Санитар медленно снял с пояса дубинку. Хаси лежал лицом вниз. Дубинка приблизилась. Хаси незаметно ущипнул себя за руку, но ничего не почувствовал. «Я ничего не чувствую. Если он ударит, мне не будет больно». Он поднял глаза на санитара.
— Так это ты мне приказал заткнуться? — усмехнулся санитар, покачивая головой. Он схватил Хаси за плечо и опрокинул на циновку, а потом приподнял за левую лодыжку. Хаси заколотил по циновке правой ногой, пытаясь вырваться. — Как ты смеешь такое говорить санитару? Кончай выпендриваться, придурок! — сказал он и ударил Хаси дубинкой по ноге.

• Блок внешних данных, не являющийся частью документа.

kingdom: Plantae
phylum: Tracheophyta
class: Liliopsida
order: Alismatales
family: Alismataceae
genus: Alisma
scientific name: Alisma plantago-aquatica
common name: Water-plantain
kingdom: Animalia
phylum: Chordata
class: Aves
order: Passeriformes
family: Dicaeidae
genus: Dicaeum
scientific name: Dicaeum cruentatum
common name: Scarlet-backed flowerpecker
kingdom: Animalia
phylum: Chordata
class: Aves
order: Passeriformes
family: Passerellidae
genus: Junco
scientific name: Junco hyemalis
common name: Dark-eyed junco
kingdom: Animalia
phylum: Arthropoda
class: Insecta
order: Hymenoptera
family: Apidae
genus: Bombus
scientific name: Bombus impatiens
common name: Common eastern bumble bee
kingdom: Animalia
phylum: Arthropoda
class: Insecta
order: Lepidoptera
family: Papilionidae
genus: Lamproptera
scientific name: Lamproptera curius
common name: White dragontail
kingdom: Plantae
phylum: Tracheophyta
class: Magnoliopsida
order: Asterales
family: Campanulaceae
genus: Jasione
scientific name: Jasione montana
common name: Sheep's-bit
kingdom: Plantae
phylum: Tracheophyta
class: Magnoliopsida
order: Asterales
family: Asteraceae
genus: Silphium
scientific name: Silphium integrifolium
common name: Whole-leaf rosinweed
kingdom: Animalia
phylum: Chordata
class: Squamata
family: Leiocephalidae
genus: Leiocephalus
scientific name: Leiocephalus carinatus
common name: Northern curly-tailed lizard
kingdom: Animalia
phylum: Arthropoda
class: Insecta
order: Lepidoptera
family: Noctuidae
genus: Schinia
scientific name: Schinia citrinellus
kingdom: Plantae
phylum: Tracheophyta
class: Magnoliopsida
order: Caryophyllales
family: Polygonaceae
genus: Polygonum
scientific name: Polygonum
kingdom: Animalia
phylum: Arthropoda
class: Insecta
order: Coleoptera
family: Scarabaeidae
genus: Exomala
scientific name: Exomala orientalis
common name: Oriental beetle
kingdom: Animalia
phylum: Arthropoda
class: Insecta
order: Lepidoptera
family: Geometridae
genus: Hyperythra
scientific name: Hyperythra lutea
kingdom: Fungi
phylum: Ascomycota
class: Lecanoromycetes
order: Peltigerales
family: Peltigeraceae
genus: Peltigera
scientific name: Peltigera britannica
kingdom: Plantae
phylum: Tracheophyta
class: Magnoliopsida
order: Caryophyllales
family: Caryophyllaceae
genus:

Тело Хаси прострелила боль. После второго удара боль пробежала от пяток до подбородка и отозвалась даже в затылке. Хаси сжал зубы, чтобы не закричать. Если бы он открыл рот, то наверняка попросил бы пощады. Он ощутил дрожь в паху. После третьего удара ему стало страшно. Хаси изо всех сил сжал зубы. После четвертого удара у него напряглись мышцы бедер и захотелось помочиться. Он подумал, что со следующим ударом непременно обмочится. «Только бы этого не случилось!» Лодыжка онемела. Страх пронзал все его тело от головы до пят, зубы стучали, но в тот момент, когда он готов уже был просить пощады, он прикусил себе язык. И подумал о том, что, когда собственноручно отрезал себе язык, сумел перенести эту боль. Хаси уже забыл, какой она была. Внезапно ему пришла в голову мысль: «А почему я должен переживать по поводу этого безумного старика из клетки напротив?» Но понимал, что старик — единственный свидетель случившегося.
«Даже если я описаюсь, мне не будет стыдно. Давай! — бормотал он, стараясь преодолеть страх боли, которую принесет следующий удар. — Давай, бей, не тяни!» От этих слов ему стало легче. Неприятие боли ослабло, желание помочиться исчезло. В этот момент пятый удар обрушился на его лодыжку. Он выдержал боль, стиснув зубы, хотя и пролил несколько капель мочи. «Давай, давай!» — снова пробормотал он. Его голос становился все отчетливей: «Давай, бей, ты ведь это умеешь!» — вопил он, колотя кулаками по циновке. Санитар отпустил Хаси. Хаси перевернулся и посмотрел на санитара. Тот раскраснелся от ярости и снова замахнулся дубинкой. «Бей, бей!» — закричал Хаси. Какое-то время дубинка висела над Хаси, потом санитар медленно опустил ее и сказал:
— Ты никогда отсюда не выйдешь. С тобой будут хорошо обращаться, назначат хорошее лечение, очень эффективное. Тебе прочистят голову и удалят всю гниль. Увидишь, как это приятно.
Тыльная сторона ноги Хаси начала разбухать. Старик наблюдал за ним. Как только санитар ушел, старик расхохотался.
— Так ты, оказывается, Хороший!
Хаси молча массировал ногу, вытянув ее вдоль прохладной стены.
— Ты Хороший Человек, Хороший, говорю тебе! — Кричал старик, облизывая руку.
— Замолчи! — рявкнул Хаси с мрачным видом. — Я тебя ни о чем не спрашиваю. Оставь меня в покое.